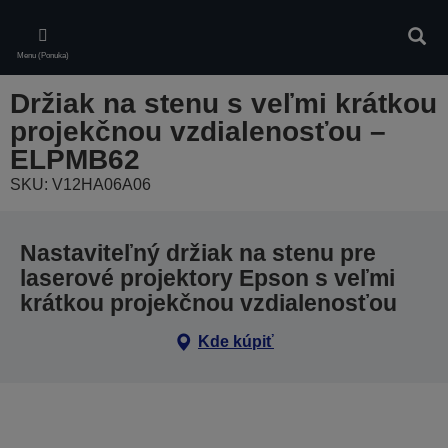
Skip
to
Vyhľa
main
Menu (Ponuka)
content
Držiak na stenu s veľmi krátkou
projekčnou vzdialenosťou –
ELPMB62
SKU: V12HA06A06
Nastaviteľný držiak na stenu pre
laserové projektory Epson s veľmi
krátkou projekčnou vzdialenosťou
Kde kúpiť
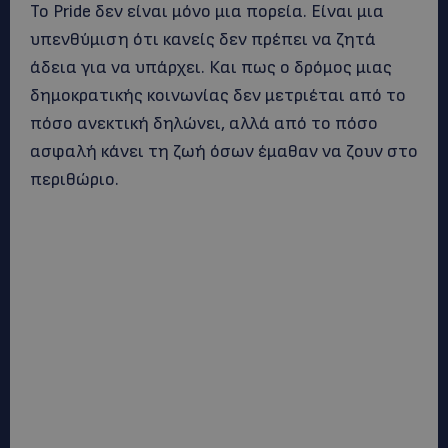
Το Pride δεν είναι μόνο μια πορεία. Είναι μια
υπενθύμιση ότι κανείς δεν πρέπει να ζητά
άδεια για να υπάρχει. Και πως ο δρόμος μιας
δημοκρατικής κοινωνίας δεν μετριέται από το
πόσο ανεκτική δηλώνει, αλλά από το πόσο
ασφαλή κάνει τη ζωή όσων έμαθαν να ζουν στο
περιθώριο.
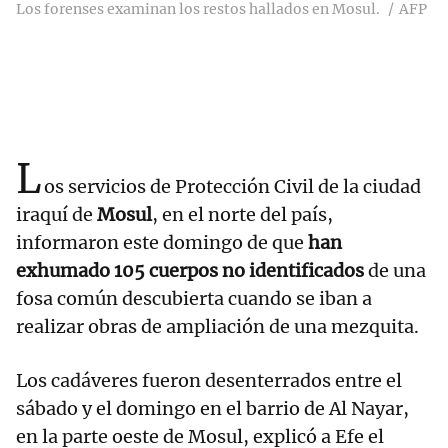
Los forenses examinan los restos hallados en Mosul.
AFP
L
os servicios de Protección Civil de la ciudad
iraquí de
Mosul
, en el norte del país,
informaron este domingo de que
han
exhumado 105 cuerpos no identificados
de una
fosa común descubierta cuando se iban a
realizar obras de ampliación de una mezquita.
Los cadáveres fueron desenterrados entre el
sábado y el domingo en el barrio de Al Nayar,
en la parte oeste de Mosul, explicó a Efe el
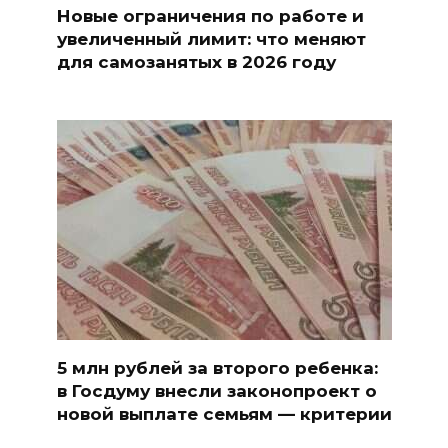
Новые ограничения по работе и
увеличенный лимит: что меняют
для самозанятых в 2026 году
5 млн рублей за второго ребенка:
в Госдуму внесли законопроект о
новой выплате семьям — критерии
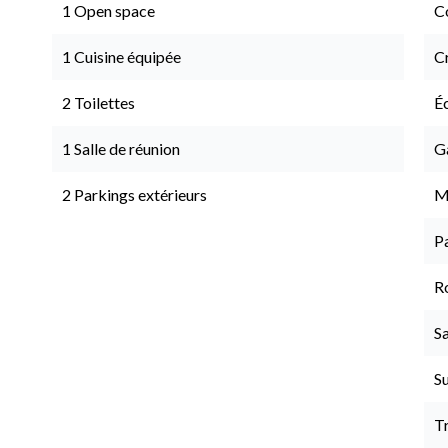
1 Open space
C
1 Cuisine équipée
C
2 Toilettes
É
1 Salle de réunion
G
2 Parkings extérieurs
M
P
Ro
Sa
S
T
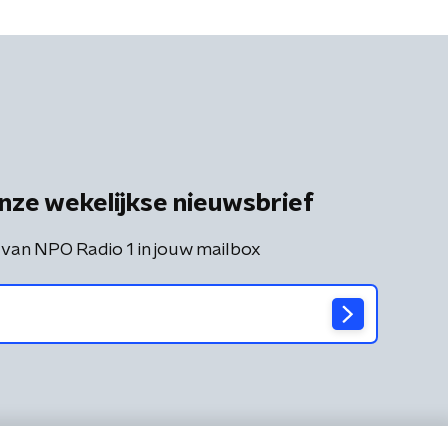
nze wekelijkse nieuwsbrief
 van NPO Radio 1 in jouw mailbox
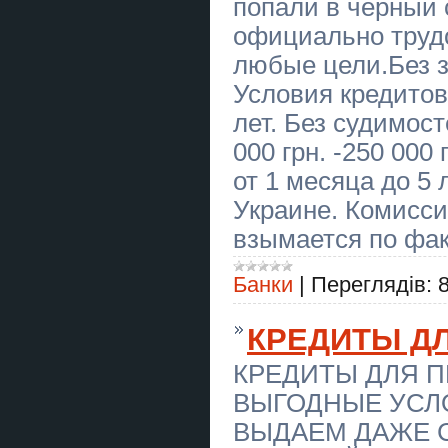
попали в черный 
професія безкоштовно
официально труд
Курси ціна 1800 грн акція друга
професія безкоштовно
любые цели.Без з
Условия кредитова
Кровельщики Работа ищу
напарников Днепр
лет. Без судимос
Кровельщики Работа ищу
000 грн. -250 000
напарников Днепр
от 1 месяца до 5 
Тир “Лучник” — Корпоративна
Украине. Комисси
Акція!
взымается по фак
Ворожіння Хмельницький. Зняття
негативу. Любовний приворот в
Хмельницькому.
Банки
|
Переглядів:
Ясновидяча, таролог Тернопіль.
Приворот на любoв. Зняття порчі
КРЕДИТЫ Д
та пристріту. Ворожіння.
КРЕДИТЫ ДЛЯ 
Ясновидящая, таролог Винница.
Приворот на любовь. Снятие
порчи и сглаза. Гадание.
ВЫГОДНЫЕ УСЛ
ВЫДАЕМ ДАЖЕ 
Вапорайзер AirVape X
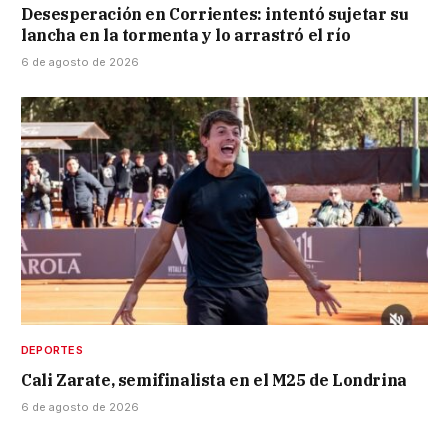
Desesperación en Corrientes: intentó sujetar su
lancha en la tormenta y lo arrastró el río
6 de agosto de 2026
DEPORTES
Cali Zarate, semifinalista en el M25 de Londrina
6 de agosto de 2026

※ ※ ※

Reproduce the text read from every item above, line for line and unchanged. Leave the pictures out.

Skip
to
Vyhľa
main
Menu (Ponuka)
content
Držiak na stenu s veľmi krátkou
projekčnou vzdialenosťou –
ELPMB62
SKU: V12HA06A06
Nastaviteľný držiak na stenu pre
laserové projektory Epson s veľmi
krátkou projekčnou vzdialenosťou
Kde kúpiť
Το Pride δεν είναι μόνο μια πορεία. Είναι μια
υπενθύμιση ότι κανείς δεν πρέπει να ζητά
άδεια για να υπάρχει. Και πως ο δρόμος μιας
δημοκρατικής κοινωνίας δεν μετριέται από το
πόσο ανεκτική δηλώνει, αλλά από το πόσο
ασφαλή κάνει τη ζωή όσων έμαθαν να ζουν στο
περιθώριο.
Los forenses examinan los restos hallados en Mosul.
AFP
L
os servicios de Protección Civil de la ciudad
iraquí de
Mosul
, en el norte del país,
informaron este domingo de que
han
exhumado 105 cuerpos no identificados
de una
fosa común descubierta cuando se iban a
realizar obras de ampliación de una mezquita.
Los cadáveres fueron desenterrados entre el
sábado y el domingo en el barrio de Al Nayar,
en la parte oeste de Mosul, explicó a Efe el
Новые ограничения по работе и
увеличенный лимит: что меняют
для самозанятых в 2026 году
5 млн рублей за второго ребенка:
в Госдуму внесли законопроект о
новой выплате семьям — критерии
1 Open space
C
1 Cuisine équipée
C
2 Toilettes
É
1 Salle de réunion
G
2 Parkings extérieurs
M
P
Ro
Sa
S
T
nze wekelijkse nieuwsbrief
 van NPO Radio 1 in jouw mailbox
попали в черный 
професія безкоштовно
официально труд
Курси ціна 1800 грн акція друга
професія безкоштовно
любые цели.Без з
Условия кредитова
Кровельщики Работа ищу
напарников Днепр
лет. Без судимос
Кровельщики Работа ищу
000 грн. -250 000
напарников Днепр
от 1 месяца до 5 
Тир “Лучник” — Корпоративна
Украине. Комисси
Акція!
взымается по фак
Ворожіння Хмельницький. Зняття
негативу. Любовний приворот в
Хмельницькому.
Банки
|
Переглядів:
Ясновидяча, таролог Тернопіль.
Приворот на любoв. Зняття порчі
КРЕДИТЫ Д
та пристріту. Ворожіння.
КРЕДИТЫ ДЛЯ 
Ясновидящая, таролог Винница.
Приворот на любовь. Снятие
порчи и сглаза. Гадание.
ВЫГОДНЫЕ УСЛ
ВЫДАЕМ ДАЖЕ 
Вапорайзер AirVape X
Desesperación en Corrientes: intentó sujetar su
lancha en la tormenta y lo arrastró el río
6 de agosto de 2026
DEPORTES
Cali Zarate, semifinalista en el M25 de Londrina
6 de agosto de 2026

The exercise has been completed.